» **Exercise prompt**: Set down all of the entries precisely as they were written.

Recorded data:

◆ ◆ ◆ ◆

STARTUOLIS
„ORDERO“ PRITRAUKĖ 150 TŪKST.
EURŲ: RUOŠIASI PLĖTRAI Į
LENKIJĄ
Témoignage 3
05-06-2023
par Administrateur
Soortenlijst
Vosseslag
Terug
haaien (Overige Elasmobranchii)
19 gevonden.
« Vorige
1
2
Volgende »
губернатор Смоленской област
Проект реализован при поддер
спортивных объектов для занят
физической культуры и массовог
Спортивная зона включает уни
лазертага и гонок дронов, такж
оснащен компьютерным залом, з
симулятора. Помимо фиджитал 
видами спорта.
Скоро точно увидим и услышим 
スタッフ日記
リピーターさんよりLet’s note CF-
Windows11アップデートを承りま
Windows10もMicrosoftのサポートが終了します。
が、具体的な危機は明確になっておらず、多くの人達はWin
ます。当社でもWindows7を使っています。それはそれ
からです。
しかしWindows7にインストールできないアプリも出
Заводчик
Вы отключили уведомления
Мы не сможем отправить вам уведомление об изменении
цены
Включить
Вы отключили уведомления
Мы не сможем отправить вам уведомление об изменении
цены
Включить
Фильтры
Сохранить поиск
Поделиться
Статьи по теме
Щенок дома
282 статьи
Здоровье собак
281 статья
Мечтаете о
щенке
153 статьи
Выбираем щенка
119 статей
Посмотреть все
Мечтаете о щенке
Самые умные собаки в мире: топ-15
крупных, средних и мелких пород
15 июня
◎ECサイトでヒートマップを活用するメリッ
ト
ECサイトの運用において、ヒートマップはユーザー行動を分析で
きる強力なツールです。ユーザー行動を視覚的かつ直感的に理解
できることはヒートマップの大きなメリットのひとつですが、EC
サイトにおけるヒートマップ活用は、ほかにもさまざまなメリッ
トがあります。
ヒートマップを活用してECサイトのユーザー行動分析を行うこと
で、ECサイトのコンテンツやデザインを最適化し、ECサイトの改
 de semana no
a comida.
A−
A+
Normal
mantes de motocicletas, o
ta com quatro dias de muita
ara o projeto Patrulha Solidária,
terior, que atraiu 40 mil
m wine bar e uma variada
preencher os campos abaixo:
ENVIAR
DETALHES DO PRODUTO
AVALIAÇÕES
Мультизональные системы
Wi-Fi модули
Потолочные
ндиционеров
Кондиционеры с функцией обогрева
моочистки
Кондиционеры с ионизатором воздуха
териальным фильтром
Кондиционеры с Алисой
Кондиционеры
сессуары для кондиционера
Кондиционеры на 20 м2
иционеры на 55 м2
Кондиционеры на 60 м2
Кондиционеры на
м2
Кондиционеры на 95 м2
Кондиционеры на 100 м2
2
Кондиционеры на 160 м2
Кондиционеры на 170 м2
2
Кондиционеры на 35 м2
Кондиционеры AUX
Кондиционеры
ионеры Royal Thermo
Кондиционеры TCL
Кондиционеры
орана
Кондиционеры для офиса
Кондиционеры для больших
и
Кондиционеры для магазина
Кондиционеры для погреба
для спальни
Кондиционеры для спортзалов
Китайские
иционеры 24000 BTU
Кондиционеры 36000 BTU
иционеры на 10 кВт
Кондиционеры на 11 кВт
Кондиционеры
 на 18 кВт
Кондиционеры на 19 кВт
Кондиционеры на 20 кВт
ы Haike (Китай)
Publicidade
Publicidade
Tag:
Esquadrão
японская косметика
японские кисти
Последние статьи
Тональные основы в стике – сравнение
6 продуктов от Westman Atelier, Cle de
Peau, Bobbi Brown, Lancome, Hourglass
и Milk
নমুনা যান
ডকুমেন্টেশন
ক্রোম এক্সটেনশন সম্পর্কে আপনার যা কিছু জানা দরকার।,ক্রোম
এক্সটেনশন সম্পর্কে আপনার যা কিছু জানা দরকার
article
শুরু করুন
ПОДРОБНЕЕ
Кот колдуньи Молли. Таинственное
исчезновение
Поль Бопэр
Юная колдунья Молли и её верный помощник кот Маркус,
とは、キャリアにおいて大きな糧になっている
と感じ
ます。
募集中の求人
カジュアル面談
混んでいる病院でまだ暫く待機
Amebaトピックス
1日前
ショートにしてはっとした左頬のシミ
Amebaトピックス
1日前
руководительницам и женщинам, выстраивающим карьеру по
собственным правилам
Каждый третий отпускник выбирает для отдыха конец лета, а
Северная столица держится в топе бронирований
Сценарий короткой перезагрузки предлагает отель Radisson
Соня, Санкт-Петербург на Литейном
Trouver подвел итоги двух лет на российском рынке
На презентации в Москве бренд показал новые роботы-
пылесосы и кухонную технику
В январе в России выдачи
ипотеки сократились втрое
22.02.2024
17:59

◆ ◆ ◆ ◆

» **Exercise output**:
STARTUOLIS
„ORDERO“ PRITRAUKĖ 150 TŪKST.
EURŲ: RUOŠIASI PLĖTRAI Į
LENKIJĄ
Témoignage 3
05-06-2023
par Administrateur
Soortenlijst
Vosseslag
Terug
haaien (Overige Elasmobranchii)
19 gevonden.
« Vorige
1
2
Volgende »
губернатор Смоленской област
Проект реализован при поддер
спортивных объектов для занят
физической культуры и массовог
Спортивная зона включает уни
лазертага и гонок дронов, такж
оснащен компьютерным залом, з
симулятора. Помимо фиджитал 
видами спорта.
Скоро точно увидим и услышим 
スタッフ日記
リピーターさんよりLet’s note CF-
Windows11アップデートを承りま
Windows10もMicrosoftのサポートが終了します。
が、具体的な危機は明確になっておらず、多くの人達はWin
ます。当社でもWindows7を使っています。それはそれ
からです。
しかしWindows7にインストールできないアプリも出
Заводчик
Вы отключили уведомления
Мы не сможем отправить вам уведомление об изменении
цены
Включить
Вы отключили уведомления
Мы не сможем отправить вам уведомление об изменении
цены
Включить
Фильтры
Сохранить поиск
Поделиться
Статьи по теме
Щенок дома
282 статьи
Здоровье собак
281 статья
Мечтаете о
щенке
153 статьи
Выбираем щенка
119 статей
Посмотреть все
Мечтаете о щенке
Самые умные собаки в мире: топ-15
крупных, средних и мелких пород
15 июня
◎ECサイトでヒートマップを活用するメリッ
ト
ECサイトの運用において、ヒートマップはユーザー行動を分析で
きる強力なツールです。ユーザー行動を視覚的かつ直感的に理解
できることはヒートマップの大きなメリットのひとつですが、EC
サイトにおけるヒートマップ活用は、ほかにもさまざまなメリッ
トがあります。
ヒートマップを活用してECサイトのユーザー行動分析を行うこと
で、ECサイトのコンテンツやデザインを最適化し、ECサイトの改
 de semana no
a comida.
A−
A+
Normal
mantes de motocicletas, o
ta com quatro dias de muita
ara o projeto Patrulha Solidária,
terior, que atraiu 40 mil
m wine bar e uma variada
preencher os campos abaixo:
ENVIAR
DETALHES DO PRODUTO
AVALIAÇÕES
Мультизональные системы
Wi-Fi модули
Потолочные
ндиционеров
Кондиционеры с функцией обогрева
моочистки
Кондиционеры с ионизатором воздуха
териальным фильтром
Кондиционеры с Алисой
Кондиционеры
сессуары для кондиционера
Кондиционеры на 20 м2
иционеры на 55 м2
Кондиционеры на 60 м2
Кондиционеры на
м2
Кондиционеры на 95 м2
Кондиционеры на 100 м2
2
Кондиционеры на 160 м2
Кондиционеры на 170 м2
2
Кондиционеры на 35 м2
Кондиционеры AUX
Кондиционеры
ионеры Royal Thermo
Кондиционеры TCL
Кондиционеры
орана
Кондиционеры для офиса
Кондиционеры для больших
и
Кондиционеры для магазина
Кондиционеры для погреба
для спальни
Кондиционеры для спортзалов
Китайские
иционеры 24000 BTU
Кондиционеры 36000 BTU
иционеры на 10 кВт
Кондиционеры на 11 кВт
Кондиционеры
 на 18 кВт
Кондиционеры на 19 кВт
Кондиционеры на 20 кВт
ы Haike (Китай)
Publicidade
Publicidade
Tag:
Esquadrão
японская косметика
японские кисти
Последние статьи
Тональные основы в стике – сравнение
6 продуктов от Westman Atelier, Cle de
Peau, Bobbi Brown, Lancome, Hourglass
и Milk
নমুনা যান
ডকুমেন্টেশন
ক্রোম এক্সটেনশন সম্পর্কে আপনার যা কিছু জানা দরকার।,ক্রোম
এক্সটেনশন সম্পর্কে আপনার যা কিছু জানা দরকার
article
শুরু করুন
ПОДРОБНЕЕ
Кот колдуньи Молли. Таинственное
исчезновение
Поль Бопэр
Юная колдунья Молли и её верный помощник кот Маркус,
とは、キャリアにおいて大きな糧になっている
と感じ
ます。
募集中の求人
カジュアル面談
混んでいる病院でまだ暫く待機
Amebaトピックス
1日前
ショートにしてはっとした左頬のシミ
Amebaトピックス
1日前
руководительницам и женщинам, выстраивающим карьеру по
собственным правилам
Каждый третий отпускник выбирает для отдыха конец лета, а
Северная столица держится в топе бронирований
Сценарий короткой перезагрузки предлагает отель Radisson
Соня, Санкт-Петербург на Литейном
Trouver подвел итоги двух лет на российском рынке
На презентации в Москве бренд показал новые роботы-
пылесосы и кухонную технику
В январе в России выдачи
ипотеки сократились втрое
22.02.2024
17:59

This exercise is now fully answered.